My understanding is that inflation is best offset by: 1) TIPS 2) Real Estate by a .7 ratio (house keeps up with inflation by 70% - or 30% loss inflation adjusted, 3) Stocks; in that order per history.

Quote:
Originally Posted by hdanielblank View Post
Funny, I used to work for Value Line and love the fact that they supply safety ranks. That said, individual stocks in a quantity less than 30 are simply to risky in price volatility and credit risk for you to put too much of your nest egg in. Please do not do that.

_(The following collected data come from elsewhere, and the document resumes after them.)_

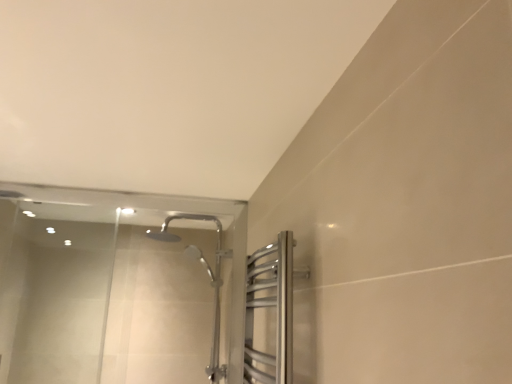
Question: Should I look upward or downward to see satin nickel towel rack at upper right?

Choices:
 (A) down
 (B) up

Answer: (A)

Question: Is transparent glass shower door at upper left outside of satin nickel towel rack at upper right?

Choices:
 (A) yes
 (B) no

Answer: (A)

Question: Can you confirm if transparent glass shower door at upper left is wider than satin nickel towel rack at upper right?

Choices:
 (A) yes
 (B) no

Answer: (B)

Question: Can you confirm if transparent glass shower door at upper left is smaller than satin nickel towel rack at upper right?

Choices:
 (A) no
 (B) yes

Answer: (A)

Question: Is transparent glass shower door at upper left oriented towards satin nickel towel rack at upper right?

Choices:
 (A) yes
 (B) no

Answer: (A)

Question: Does transparent glass shower door at upper left appear on the right side of satin nickel towel rack at upper right?

Choices:
 (A) no
 (B) yes

Answer: (A)

Question: Would you consider transparent glass shower door at upper left to be distant from satin nickel towel rack at upper right?

Choices:
 (A) yes
 (B) no

Answer: (B)

Question: Considering the relative sizes of satin nickel towel rack at upper right and transparent glass shower door at upper left in the image provided, is satin nickel towel rack at upper right wider than transparent glass shower door at upper left?

Choices:
 (A) yes
 (B) no

Answer: (A)

Question: Does satin nickel towel rack at upper right appear on the right side of transparent glass shower door at upper left?

Choices:
 (A) no
 (B) yes

Answer: (B)

Question: Is satin nickel towel rack at upper right positioned in front of transparent glass shower door at upper left?

Choices:
 (A) no
 (B) yes

Answer: (B)

Question: Is satin nickel towel rack at upper right next to transparent glass shower door at upper left?

Choices:
 (A) no
 (B) yes

Answer: (A)

Question: Considering the relative sizes of satin nickel towel rack at upper right and transparent glass shower door at upper left in the image provided, is satin nickel towel rack at upper right shorter than transparent glass shower door at upper left?

Choices:
 (A) no
 (B) yes

Answer: (B)

Question: Does satin nickel towel rack at upper right have a smaller size compared to transparent glass shower door at upper left?

Choices:
 (A) no
 (B) yes

Answer: (B)

Question: Which is correct: satin nickel towel rack at upper right is inside transparent glass shower door at upper left, or outside of it?

Choices:
 (A) inside
 (B) outside

Answer: (B)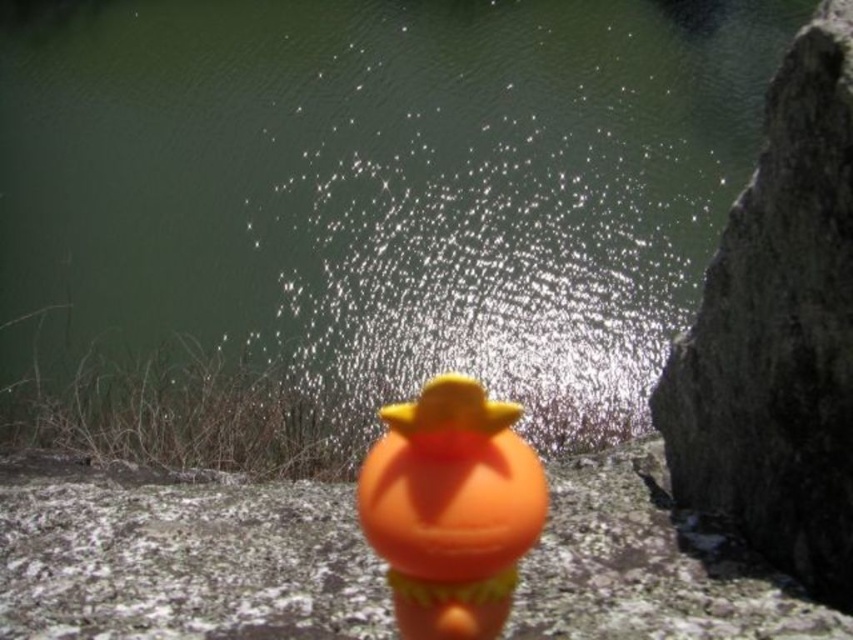
You are a photographer trying to capture the orange matte rubber duck at center in your shot. The green matte water at center is reflecting the duck. Where should you position your camera relative to the duck to ensure the reflection of the duck is visible in the water?

To capture the reflection of the orange matte rubber duck at center in the green matte water at center, position your camera directly above the duck and aligned with the water surface. Since the water is above the duck, the reflection would be visible when the camera is positioned at the same level as the water, facing downward towards the duck.

You are a photographer trying to capture the reflection of the orange rubber duck toy in the green matte water at center. Since the gray rough rock at right is in the way, can you still get a clear reflection of the duck in the water?

The green matte water at center has a greater height compared to gray rough rock at right, so the water is deeper there. This means the duck can float lower, allowing its reflection to be clearer in the green matte water at center despite the gray rough rock at right being nearby.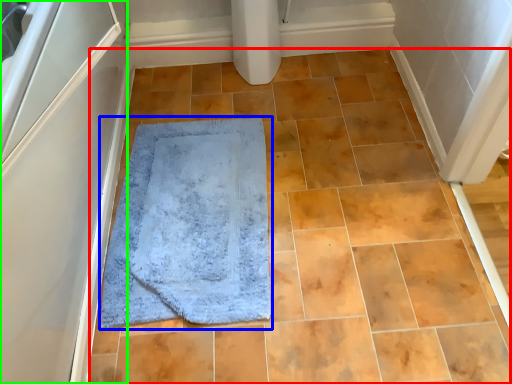
Question: Based on their relative distances, which object is nearer to ceramic tile (highlighted by a red box)? Choose from bath mat (highlighted by a blue box) and screen door (highlighted by a green box).

Choices:
 (A) bath mat
 (B) screen door

Answer: (A)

The answer to this dilemma may lie in Exchange Traded Funds (ETFs), mutual funds that trade like stocks but cheaper and more efficient. They hold a collection of securities that together will deliver much more safety through diversity. The no-brainer ETF to me right now is SCHP, it holds US Treasury Inflation-Protected Securities with a yield guaranteed to rise with inflation. Most brokers will try to talk you into something managed to hedge inflation (more costly and more risky). Don't fall for it. SCHP has a near-zero expense ratio and can be bought for zero through Schwab or Fidelity discount brokerages. Current yield on SCHP is 3.5%. If you are willing to take a bit more risk but far less than holding a single,high-yield utility or energy or transportation, stock, I have a few suggestions for you to check out on your discount brokerage platform. The best for you may be PCEF, an INVESCO ETF that holds 100 income-oriented closed-end funds (also funds that trade like stocks with technical differences). The internal expense ratio of this fund of funds and its market risk are considerably higher than SCHD. However, the bankruptcy risk is zero unlike that of individual stocks. PCEF has been around more than a decade. It pays MONTHLY, not quarterly dividends and it's current annual yield is more than 7.3%. PCEF has no equity market risk other than the price of the stock itself. which will go up or down relative to interest rates but will increase over time so don't sell it, just enjoy the yield. .Another more conventional ETF to buy and hold is SCHD which holds the highest dividend stocks in the S&P 500 and charges a neat-zero expense ration. Its current yield is 2% which is about 50% higher than the S&P 500. I hope this helps.